デジタルな生活に慣れてくると、なんらかの規律をもたなければ受信箱を整理することがおぼつかなくなります。というのも、携帯デバイスと常時接続のおかげで、メッセージがあまりにも頻繁に流れてくるからです。電話、PCメール、携帯メール、対面-その他さまざまなオンラインの情報はもちろんのこと-といった延々と流れ込む情報によって、集中力は失われます。ですから、いわゆる「受け身の作業」の罠にはまらないように気をつけなければなりません(P073)。

次から次へとアイデアを生み出す人は、それだけ多くのプロジェクトに関わったり、自分ではじめたりしているはずです。プロジェクトの要素を書き出して整理し、実際の問題解決のためにあれこれと工夫し、アクション・ステップをやり遂げるには、膨大なエネルギーを必要とします。エネルギーは人間にとってもっとも貴重な資源です。持てるエネルギーには限りがあります。
(中略)
その貴重なエネルギーをどこに注ぎ込むかを決める場合、すべてのプロジェクトを「最高」から「休止中」までの範囲に添って一目でわかるように書き出してみましょう。現在進行中のプロジェクトにどのくらいのエネルギーを使うべきでしょう?
いつの時点でも、最大の注意を払うべきプロジェクトがいくつもあるでしょう。一方でそこまで重要でないプロジェクトや、今は休眠中のものもあるはずです。
(中略)
覚えておいてほしいのは、プロジェクトにかける時間の長さに従って分類するものではないということです。プロジェクトの重要性をもとに、それにどれだけのエネルギーを使うべきかによって、振り分けるのです(P080)。

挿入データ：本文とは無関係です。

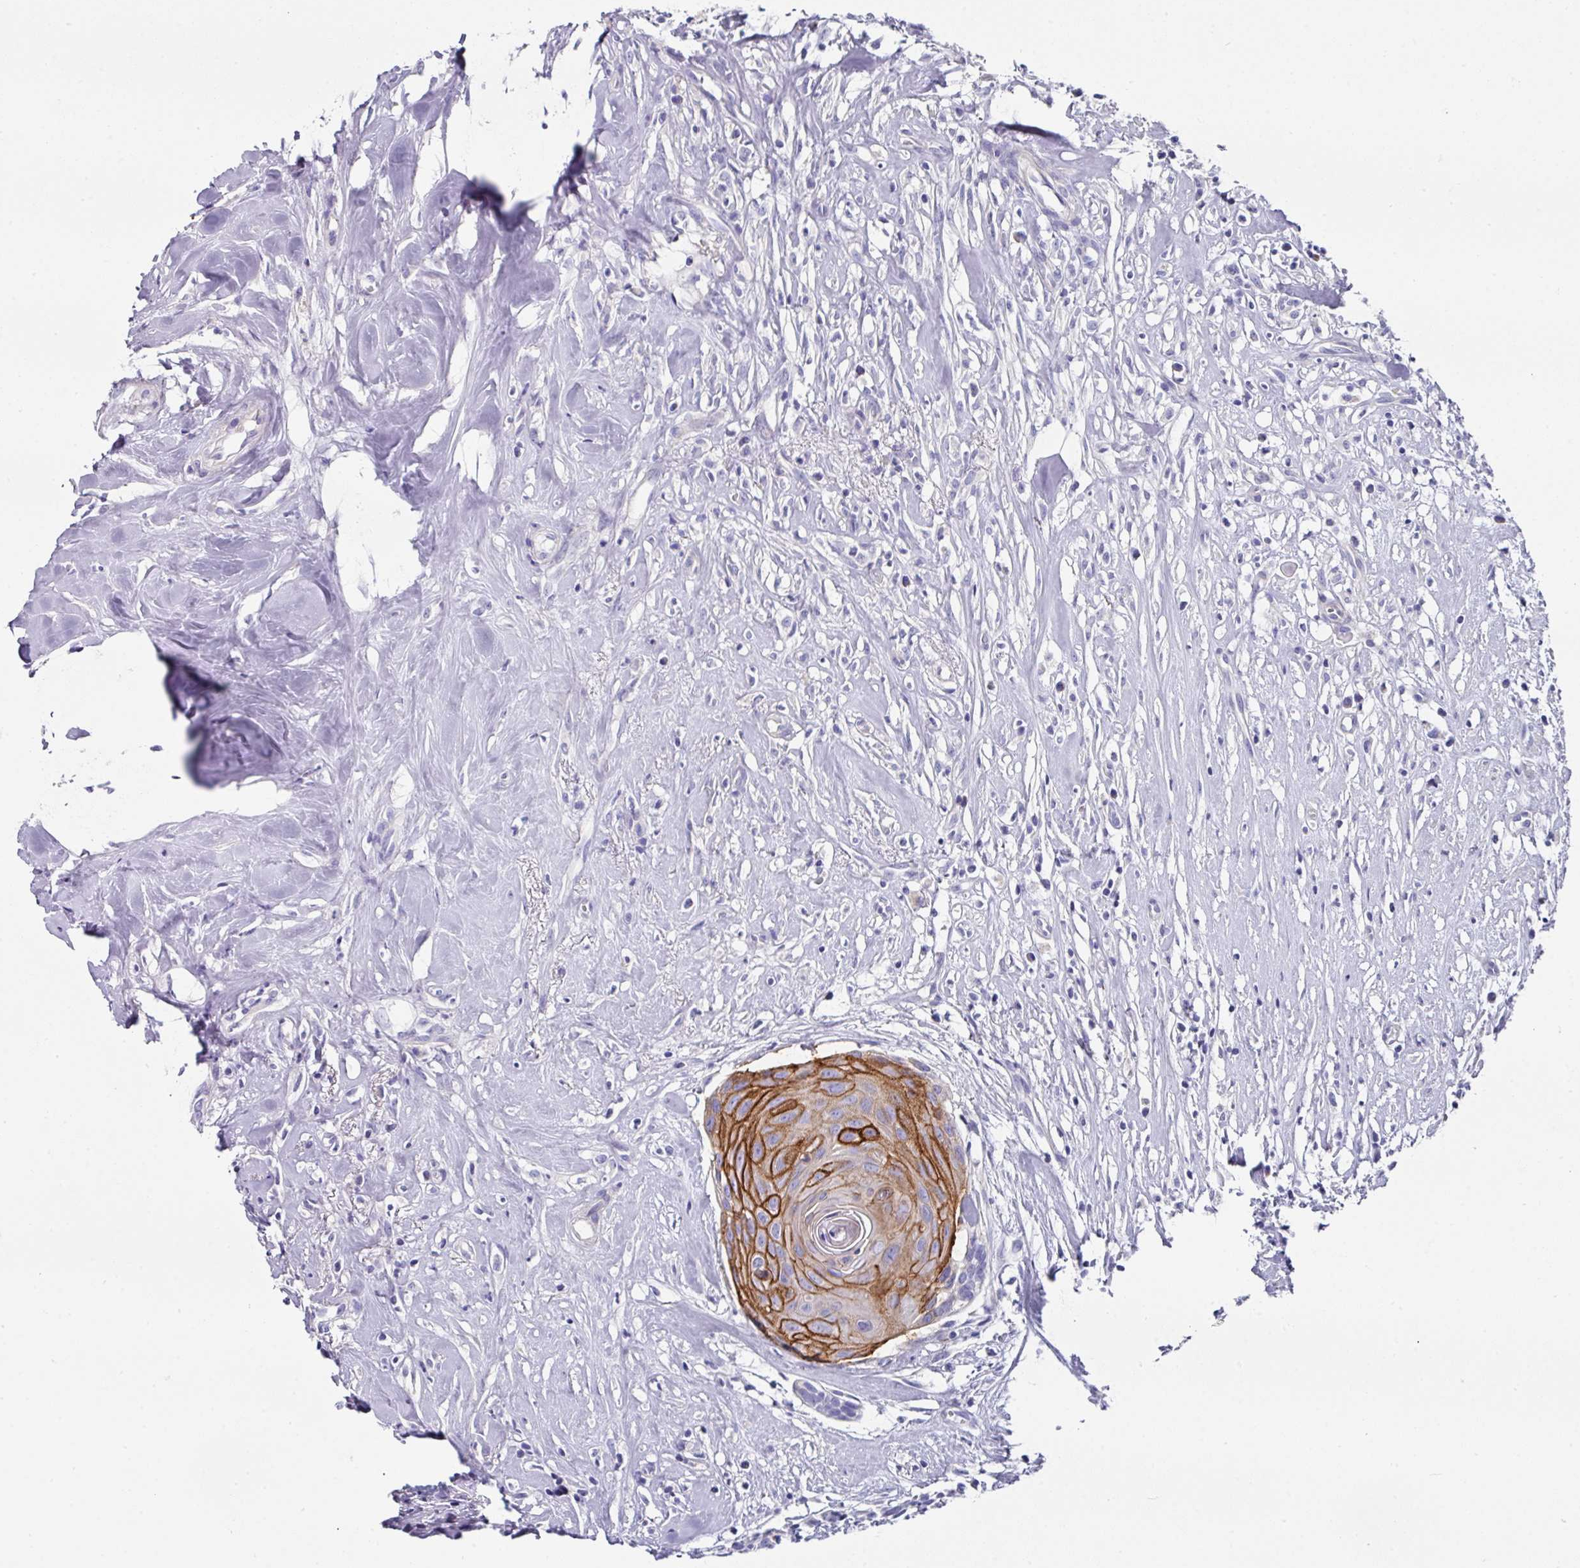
{"staining": {"intensity": "strong", "quantity": ">75%", "location": "cytoplasmic/membranous"}, "tissue": "head and neck cancer", "cell_type": "Tumor cells", "image_type": "cancer", "snomed": [{"axis": "morphology", "description": "Adenocarcinoma, NOS"}, {"axis": "topography", "description": "Subcutis"}, {"axis": "topography", "description": "Head-Neck"}], "caption": "A brown stain labels strong cytoplasmic/membranous expression of a protein in human head and neck adenocarcinoma tumor cells. Using DAB (brown) and hematoxylin (blue) stains, captured at high magnification using brightfield microscopy.", "gene": "CLDN1", "patient": {"sex": "female", "age": 73}}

自分の中でいま現在もっとも重要なプロジェクトはなにかを考えてみた。
実際に時間をかけているものとは異なった。ふむ。

次々と作業を続けていくうちに、プロジェクトが踊り場にさしかかり、自分を見失うことも少なくありません。アクション・ステップに圧倒され、終点が見えなくなったときが、その踊り場です。
(中略)
プロジェクトの踊り場から逃げ出すためのお手軽で魅力的な理由、それはもっとも危険なもの—新しいアイデアです。新たなアイデアは、エネルギーとやる気を取り戻してくれますが、それでは1つのことに集中できません。すると、どうなるでしょう?形にならないまま見捨てられたアイデアばかりが、踊り場にとどまることになるのです。新しいアイデアを常に生み出すことは創造性の本質の一部ですが、そこから離れられなくなると、自らの可能性を狭めてしまいます(P094)。

まるで、自分のことを言われているようです…
新しいことをやり始めるのは、前に進んでいるようで、実は本質から逃げているだけ。

上記の通り、決してクリエイティブな人だけに使える方法ではなく
むしろ大部分の非クリエイティブな人向けに書かれているのではないか
と思うくらいオススメの本でした。

ちなみに一番心に突き刺さった言葉は

「自分のキャリアは、100%自分の責任だ」(ロバート・キャプラン)

でした。
自己責任ではない。結果責任でもなく「キャリア」と線にすることによって責任の所在がより明確になるなぁ。

印象的なくだり

制約は実行を促す役割を果たします。制約が与えられないなら、自分からそれを求めるべきです。まず、希少な資源-時間、資金、エネルギー(人材)-からはじめるといいでしょう。また解決すべき問題をさらにかみくだくことによって、ある種の役に立つ制約を見つけることができるでしょう(P117)。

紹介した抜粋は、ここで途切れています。